This lecture series introduces a generalized framework for financial market modeling: the benchmark approach. It develops a unified treatment of derivative pricing, portfolio optimization, and risk management without assuming the existence of equivalent risk-neutral probability measures. The benchmark approach compatibly extends beyond the domain of classical asset pricing theories with significant implications for longer dated products, stochastic discount factors, and risk measures. A new Law of the Minimal Price, which generalizes the familiar Law of One Price, provides a revised foundation for derivative pricing.
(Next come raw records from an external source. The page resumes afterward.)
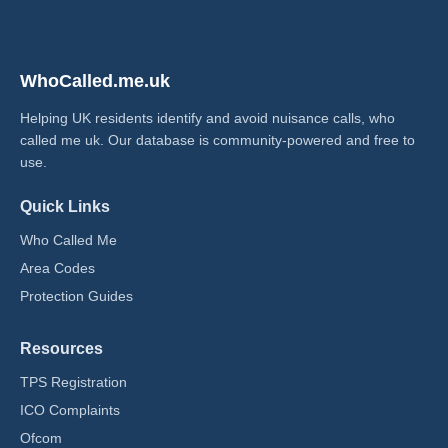
WhoCalled.me.uk
Helping UK residents identify and avoid nuisance calls, who
called me uk​. Our database is community-powered and free to
use.
Quick Links
Who Called Me
Area Codes
Protection Guides
Resources
TPS Registration
ICO Complaints
Ofcom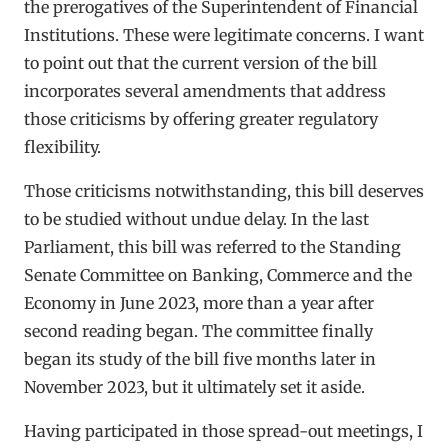
the prerogatives of the Superintendent of Financial
Institutions. These were legitimate concerns. I want
to point out that the current version of the bill
incorporates several amendments that address
those criticisms by offering greater regulatory
flexibility.
Those criticisms notwithstanding, this bill deserves
to be studied without undue delay. In the last
Parliament, this bill was referred to the Standing
Senate Committee on Banking, Commerce and the
Economy in June 2023, more than a year after
second reading began. The committee finally
began its study of the bill five months later in
November 2023, but it ultimately set it aside.
Having participated in those spread-out meetings, I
A Diversification Theorem justifies developing a simpler proxy for the full-blown numeraire portfolio.

The benchmark approach augments earlier financial modeling frameworks to enable tractable yet realistic market models encompassing equity indices, exchange rates, equities, and the interest rate term structure to be developed based solely upon the real world probability measure. The lecture series carefully explains how the benchmark approach differs from the classical risk-neutral approach. Examples will be presented, using long term and extreme maturity derivatives, to demonstrate the important fact that, in reality, a range of contracts can be less expensively priced and hedged than is suggested by classical theory.
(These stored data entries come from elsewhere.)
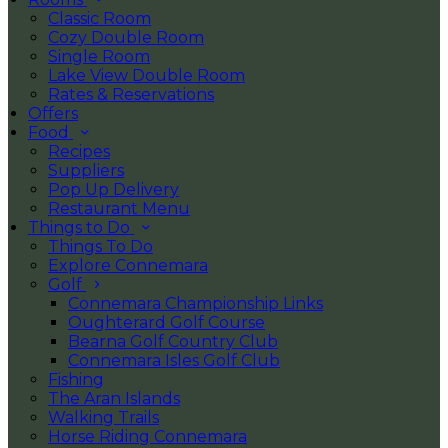
Classic Room
Cozy Double Room
Single Room
Lake View Double Room
Rates & Reservations
Offers
Food
Recipes
Suppliers
Pop Up Delivery
Restaurant Menu
Things to Do
Things To Do
Explore Connemara
Golf
Connemara Championship Links
Oughterard Golf Course
Bearna Golf Country Club
Connemara Isles Golf Club
Fishing
The Aran Islands
Walking Trails
Horse Riding Connemara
The lecture series is based on the book co-authored by Eckhard Platen and David Heath, A Benchmark Approach to Quantitative Finance (Springer Finance, 2006, ISBN 3-540-26212-1). The core ideas from this book will be presented and further expanded upon during the seminar, including:

· Basing financial modeling on the key concept of a numeraire portfolio;

· Deriving the Law of the Minimal Price;

· Approximating the numeraire portfolio via diversification;

· Consistent utility maximization and portfolio optimization;

· Pricing nonreplicable claims consistently with replicable claims;

· Pricing and hedging long term and extreme maturity contracts;